*** Opening of RECORDS SHOWN ***
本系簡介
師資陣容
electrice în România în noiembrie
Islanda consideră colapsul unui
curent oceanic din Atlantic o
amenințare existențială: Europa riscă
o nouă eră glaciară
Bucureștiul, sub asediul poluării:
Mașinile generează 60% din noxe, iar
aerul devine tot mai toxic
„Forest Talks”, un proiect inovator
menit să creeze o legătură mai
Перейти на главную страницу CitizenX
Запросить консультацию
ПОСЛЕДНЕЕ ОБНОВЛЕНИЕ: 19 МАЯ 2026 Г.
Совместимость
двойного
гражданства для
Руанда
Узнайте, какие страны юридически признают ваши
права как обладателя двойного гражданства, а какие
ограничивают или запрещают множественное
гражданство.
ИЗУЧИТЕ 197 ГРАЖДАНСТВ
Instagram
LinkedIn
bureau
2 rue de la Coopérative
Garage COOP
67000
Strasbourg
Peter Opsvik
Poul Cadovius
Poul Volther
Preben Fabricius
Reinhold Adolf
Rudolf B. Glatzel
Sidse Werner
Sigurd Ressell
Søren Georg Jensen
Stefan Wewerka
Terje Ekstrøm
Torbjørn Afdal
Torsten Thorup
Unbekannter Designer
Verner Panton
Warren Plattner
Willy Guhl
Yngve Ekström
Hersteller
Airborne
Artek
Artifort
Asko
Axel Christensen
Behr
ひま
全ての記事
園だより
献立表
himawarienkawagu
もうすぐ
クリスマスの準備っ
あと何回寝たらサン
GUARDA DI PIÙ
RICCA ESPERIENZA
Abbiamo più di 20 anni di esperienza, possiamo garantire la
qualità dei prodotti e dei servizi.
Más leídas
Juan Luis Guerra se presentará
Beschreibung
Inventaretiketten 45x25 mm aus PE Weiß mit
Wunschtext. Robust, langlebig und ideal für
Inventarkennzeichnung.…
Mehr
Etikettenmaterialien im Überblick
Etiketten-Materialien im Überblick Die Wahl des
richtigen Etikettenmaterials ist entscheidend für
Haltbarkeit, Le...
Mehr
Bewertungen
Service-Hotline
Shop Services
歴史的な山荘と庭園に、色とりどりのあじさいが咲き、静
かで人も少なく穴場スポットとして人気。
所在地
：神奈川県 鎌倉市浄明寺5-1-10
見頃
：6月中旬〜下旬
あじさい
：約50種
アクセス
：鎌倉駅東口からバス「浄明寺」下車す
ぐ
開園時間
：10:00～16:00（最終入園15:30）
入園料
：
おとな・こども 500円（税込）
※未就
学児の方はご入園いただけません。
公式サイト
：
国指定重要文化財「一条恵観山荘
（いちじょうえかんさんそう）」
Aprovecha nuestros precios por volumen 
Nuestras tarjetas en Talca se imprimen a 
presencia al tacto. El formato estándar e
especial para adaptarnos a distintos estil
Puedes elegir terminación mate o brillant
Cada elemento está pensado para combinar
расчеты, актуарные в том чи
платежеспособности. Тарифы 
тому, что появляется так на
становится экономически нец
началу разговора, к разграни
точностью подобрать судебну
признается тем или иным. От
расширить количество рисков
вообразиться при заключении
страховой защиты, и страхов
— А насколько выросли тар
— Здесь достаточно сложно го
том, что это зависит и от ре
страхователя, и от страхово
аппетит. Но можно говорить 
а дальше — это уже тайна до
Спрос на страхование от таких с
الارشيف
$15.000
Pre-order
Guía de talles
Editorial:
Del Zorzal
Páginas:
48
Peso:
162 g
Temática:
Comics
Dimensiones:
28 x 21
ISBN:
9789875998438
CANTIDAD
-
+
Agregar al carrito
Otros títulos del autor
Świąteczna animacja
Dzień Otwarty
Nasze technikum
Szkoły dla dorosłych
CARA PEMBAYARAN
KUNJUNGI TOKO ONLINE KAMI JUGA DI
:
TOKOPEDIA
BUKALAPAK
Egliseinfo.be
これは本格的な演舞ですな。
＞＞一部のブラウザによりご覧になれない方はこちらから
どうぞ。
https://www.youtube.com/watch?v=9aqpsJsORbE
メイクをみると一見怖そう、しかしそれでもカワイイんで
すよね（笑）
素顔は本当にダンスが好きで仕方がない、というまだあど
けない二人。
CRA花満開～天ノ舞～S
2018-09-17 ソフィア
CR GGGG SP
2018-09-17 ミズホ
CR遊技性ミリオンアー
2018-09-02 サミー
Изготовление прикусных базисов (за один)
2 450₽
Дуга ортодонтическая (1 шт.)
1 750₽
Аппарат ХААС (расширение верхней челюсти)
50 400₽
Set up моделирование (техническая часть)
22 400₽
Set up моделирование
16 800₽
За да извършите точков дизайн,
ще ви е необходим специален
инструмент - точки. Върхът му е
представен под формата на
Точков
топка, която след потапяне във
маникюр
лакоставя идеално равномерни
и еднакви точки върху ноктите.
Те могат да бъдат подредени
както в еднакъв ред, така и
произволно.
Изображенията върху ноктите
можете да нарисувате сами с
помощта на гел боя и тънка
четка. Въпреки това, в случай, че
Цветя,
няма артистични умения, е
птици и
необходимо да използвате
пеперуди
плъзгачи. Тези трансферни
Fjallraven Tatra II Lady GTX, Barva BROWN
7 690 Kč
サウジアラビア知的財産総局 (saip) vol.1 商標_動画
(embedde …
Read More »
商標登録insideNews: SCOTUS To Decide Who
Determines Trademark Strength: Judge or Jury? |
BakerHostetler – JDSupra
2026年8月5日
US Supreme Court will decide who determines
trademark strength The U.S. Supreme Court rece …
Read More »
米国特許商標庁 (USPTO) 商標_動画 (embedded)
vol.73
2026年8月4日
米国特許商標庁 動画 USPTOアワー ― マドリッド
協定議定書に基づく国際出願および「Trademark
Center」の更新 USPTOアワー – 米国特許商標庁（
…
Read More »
*** Close of RECORDS SHOWN ***
**ACTION ITEM**
Write the data out again. Match it word for word.

**SOLUTION BELOW**
本系簡介
師資陣容
electrice în România în noiembrie
Islanda consideră colapsul unui
curent oceanic din Atlantic o
amenințare existențială: Europa riscă
o nouă eră glaciară
Bucureștiul, sub asediul poluării:
Mașinile generează 60% din noxe, iar
aerul devine tot mai toxic
„Forest Talks”, un proiect inovator
menit să creeze o legătură mai
Перейти на главную страницу CitizenX
Запросить консультацию
ПОСЛЕДНЕЕ ОБНОВЛЕНИЕ: 19 МАЯ 2026 Г.
Совместимость
двойного
гражданства для
Руанда
Узнайте, какие страны юридически признают ваши
права как обладателя двойного гражданства, а какие
ограничивают или запрещают множественное
гражданство.
ИЗУЧИТЕ 197 ГРАЖДАНСТВ
Instagram
LinkedIn
bureau
2 rue de la Coopérative
Garage COOP
67000
Strasbourg
Peter Opsvik
Poul Cadovius
Poul Volther
Preben Fabricius
Reinhold Adolf
Rudolf B. Glatzel
Sidse Werner
Sigurd Ressell
Søren Georg Jensen
Stefan Wewerka
Terje Ekstrøm
Torbjørn Afdal
Torsten Thorup
Unbekannter Designer
Verner Panton
Warren Plattner
Willy Guhl
Yngve Ekström
Hersteller
Airborne
Artek
Artifort
Asko
Axel Christensen
Behr
ひま
全ての記事
園だより
献立表
himawarienkawagu
もうすぐ
クリスマスの準備っ
あと何回寝たらサン
GUARDA DI PIÙ
RICCA ESPERIENZA
Abbiamo più di 20 anni di esperienza, possiamo garantire la
qualità dei prodotti e dei servizi.
Más leídas
Juan Luis Guerra se presentará
Beschreibung
Inventaretiketten 45x25 mm aus PE Weiß mit
Wunschtext. Robust, langlebig und ideal für
Inventarkennzeichnung.…
Mehr
Etikettenmaterialien im Überblick
Etiketten-Materialien im Überblick Die Wahl des
richtigen Etikettenmaterials ist entscheidend für
Haltbarkeit, Le...
Mehr
Bewertungen
Service-Hotline
Shop Services
歴史的な山荘と庭園に、色とりどりのあじさいが咲き、静
かで人も少なく穴場スポットとして人気。
所在地
：神奈川県 鎌倉市浄明寺5-1-10
見頃
：6月中旬〜下旬
あじさい
：約50種
アクセス
：鎌倉駅東口からバス「浄明寺」下車す
ぐ
開園時間
：10:00～16:00（最終入園15:30）
入園料
：
おとな・こども 500円（税込）
※未就
学児の方はご入園いただけません。
公式サイト
：
国指定重要文化財「一条恵観山荘
（いちじょうえかんさんそう）」
Aprovecha nuestros precios por volumen 
Nuestras tarjetas en Talca se imprimen a 
presencia al tacto. El formato estándar e
especial para adaptarnos a distintos estil
Puedes elegir terminación mate o brillant
Cada elemento está pensado para combinar
расчеты, актуарные в том чи
платежеспособности. Тарифы 
тому, что появляется так на
становится экономически нец
началу разговора, к разграни
точностью подобрать судебну
признается тем или иным. От
расширить количество рисков
вообразиться при заключении
страховой защиты, и страхов
— А насколько выросли тар
— Здесь достаточно сложно го
том, что это зависит и от ре
страхователя, и от страхово
аппетит. Но можно говорить 
а дальше — это уже тайна до
Спрос на страхование от таких с
الارشيف
$15.000
Pre-order
Guía de talles
Editorial:
Del Zorzal
Páginas:
48
Peso:
162 g
Temática:
Comics
Dimensiones:
28 x 21
ISBN:
9789875998438
CANTIDAD
-
+
Agregar al carrito
Otros títulos del autor
Świąteczna animacja
Dzień Otwarty
Nasze technikum
Szkoły dla dorosłych
CARA PEMBAYARAN
KUNJUNGI TOKO ONLINE KAMI JUGA DI
:
TOKOPEDIA
BUKALAPAK
Egliseinfo.be
これは本格的な演舞ですな。
＞＞一部のブラウザによりご覧になれない方はこちらから
どうぞ。
https://www.youtube.com/watch?v=9aqpsJsORbE
メイクをみると一見怖そう、しかしそれでもカワイイんで
すよね（笑）
素顔は本当にダンスが好きで仕方がない、というまだあど
けない二人。
CRA花満開～天ノ舞～S
2018-09-17 ソフィア
CR GGGG SP
2018-09-17 ミズホ
CR遊技性ミリオンアー
2018-09-02 サミー
Изготовление прикусных базисов (за один)
2 450₽
Дуга ортодонтическая (1 шт.)
1 750₽
Аппарат ХААС (расширение верхней челюсти)
50 400₽
Set up моделирование (техническая часть)
22 400₽
Set up моделирование
16 800₽
За да извършите точков дизайн,
ще ви е необходим специален
инструмент - точки. Върхът му е
представен под формата на
Точков
топка, която след потапяне във
маникюр
лакоставя идеално равномерни
и еднакви точки върху ноктите.
Те могат да бъдат подредени
както в еднакъв ред, така и
произволно.
Изображенията върху ноктите
можете да нарисувате сами с
помощта на гел боя и тънка
четка. Въпреки това, в случай, че
Цветя,
няма артистични умения, е
птици и
необходимо да използвате
пеперуди
плъзгачи. Тези трансферни
Fjallraven Tatra II Lady GTX, Barva BROWN
7 690 Kč
サウジアラビア知的財産総局 (saip) vol.1 商標_動画
(embedde …
Read More »
商標登録insideNews: SCOTUS To Decide Who
Determines Trademark Strength: Judge or Jury? |
BakerHostetler – JDSupra
2026年8月5日
US Supreme Court will decide who determines
trademark strength The U.S. Supreme Court rece …
Read More »
米国特許商標庁 (USPTO) 商標_動画 (embedded)
vol.73
2026年8月4日
米国特許商標庁 動画 USPTOアワー ― マドリッド
協定議定書に基づく国際出願および「Trademark
Center」の更新 USPTOアワー – 米国特許商標庁（
…
Read More »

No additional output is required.